Work to complete: Copy out the records word for word, from the line containing "Study the photograph that follows, which shows a voltmeter." through the line containing "Your answer: 80 V", with both of those lines included. Leave out the pictures.

Input for this task:
########################################

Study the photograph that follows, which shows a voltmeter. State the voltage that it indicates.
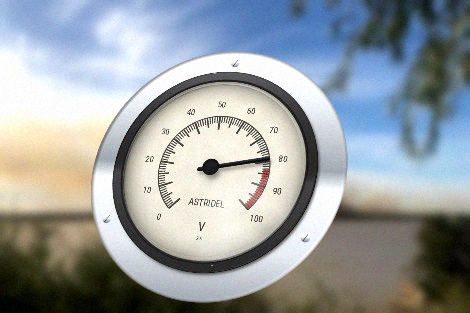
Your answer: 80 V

########################################

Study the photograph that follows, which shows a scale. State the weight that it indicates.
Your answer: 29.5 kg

########################################

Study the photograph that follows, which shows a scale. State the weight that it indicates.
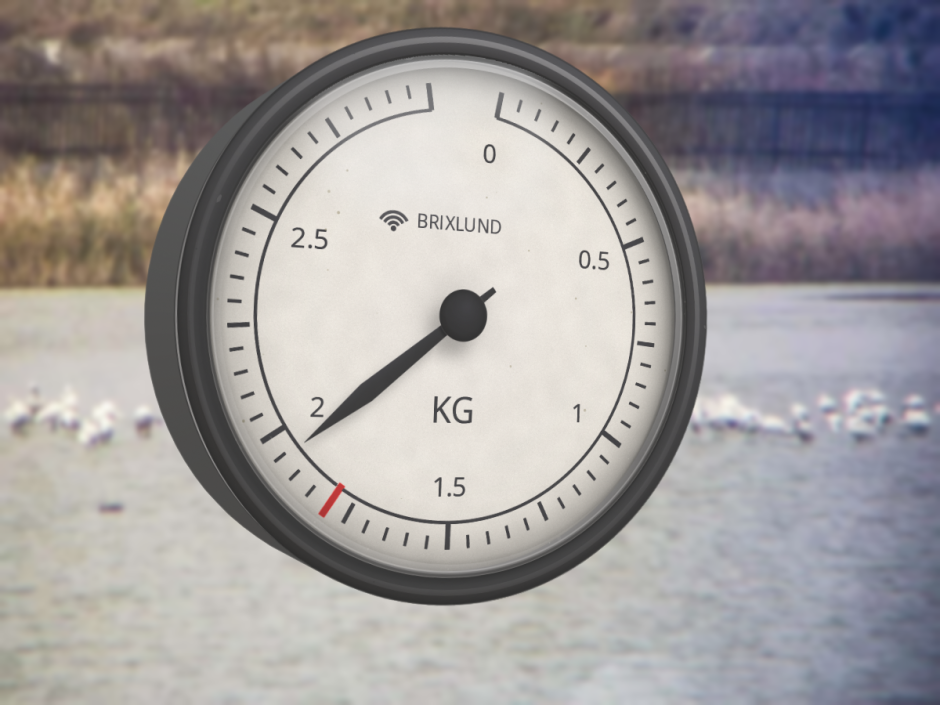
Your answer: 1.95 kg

########################################

Solved exercise:
Study the photograph that follows, which shows a voltmeter. State the voltage that it indicates.
Your answer: 80 V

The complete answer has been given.